Privacy Preserving Federated Learning in Medical Imaging with Uncertainty Estimation

Machine learning (ML) and Artificial Intelligence (AI) have fueled remarkable advancements, particularly in healthcare. Within medical imaging, ML models hold the promise of improving disease diagnoses, treatment planning, and post-treatment monitoring. Various computer vision tasks like image classification, object detection, and image segmentation are poised to become routine in clinical analysis. However, privacy concerns surrounding patient data hinder the assembly of large training datasets needed for developing and training accurate, robust, and generalizable models. Federated Learning (FL) emerges as a compelling solution, enabling organizations to collaborate on ML model training by sharing model training information (gradients) rather than data (e.g., medical images). FL's distributed learning framework facilitates inter-institutional collaboration while preserving patient privacy. However, FL, while robust in privacy preservation, faces several challenges. Sensitive information can still be gleaned from shared gradients that are passed on between organizations during model training. Additionally, in medical imaging, quantifying model confidence\uncertainty accurately is crucial due to the noise and artifacts present in the data. Uncertainty estimation in FL encounters unique hurdles due to data heterogeneity across organizations. This paper offers a comprehensive review of FL, privacy preservation, and uncertainty estimation, with a focus on medical imaging. Alongside a survey of current research, we identify gaps in the field and suggest future directions for FL research to enhance privacy and address noisy medical imaging data challenges.
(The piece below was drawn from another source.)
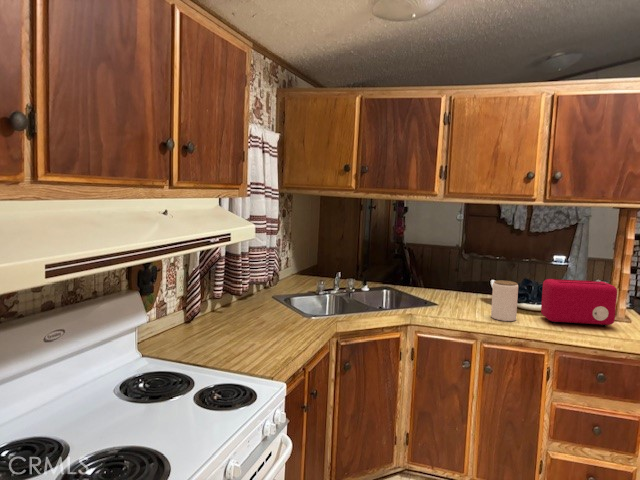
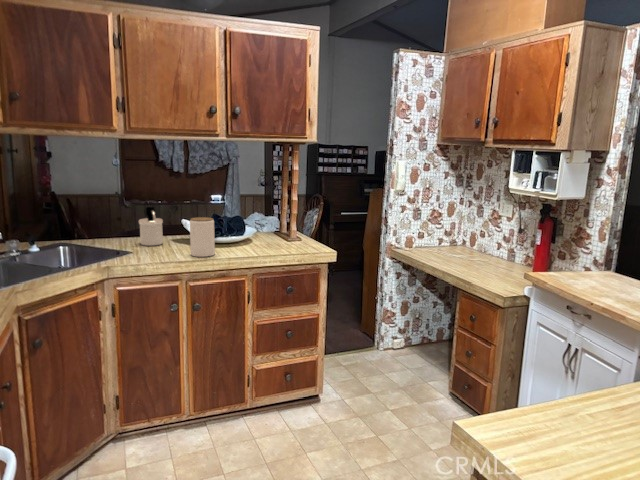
soap dispenser: none [451,265,474,301] -> present [139,207,163,246]
toaster: present [541,279,617,327] -> none [233,209,292,251]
翻译：机器学习（ML）与人工智能（AI）推动了显著的技术进步，尤其在医疗健康领域。在医学影像中，ML模型有望改善疾病诊断、治疗规划及治疗后监测。图像分类、目标检测和图像分割等多种计算机视觉任务正逐步成为临床分析的常规手段。然而，围绕患者数据的隐私问题阻碍了构建大规模训练数据集，而这些数据集对于开发并训练准确、鲁棒且可泛化的模型至关重要。联邦学习（FL）作为一种极具前景的解决方案应运而生，它使各机构能够通过共享模型训练信息（梯度）而非数据（如医学影像）来协作进行ML模型训练。FL的分布式学习框架促进了跨机构合作，同时保护了患者隐私。然而，FL虽然在隐私保护方面表现稳健，仍面临若干挑战。在模型训练期间，机构间传递的共享梯度仍可能泄露敏感信息。此外，在医学影像中，由于数据中存在噪声和伪影，准确量化模型置信度/不确定性至关重要。由于各机构间的数据异质性，FL中的不确定性估计遇到了独特的障碍。本文对FL、隐私保护及不确定性估计进行了全面综述，并聚焦于医学影像领域。在梳理当前研究的同时，我们指出了该领域的空白，并为未来的FL研究提出了增强隐私保护及应对噪声医学影像数据挑战的方向。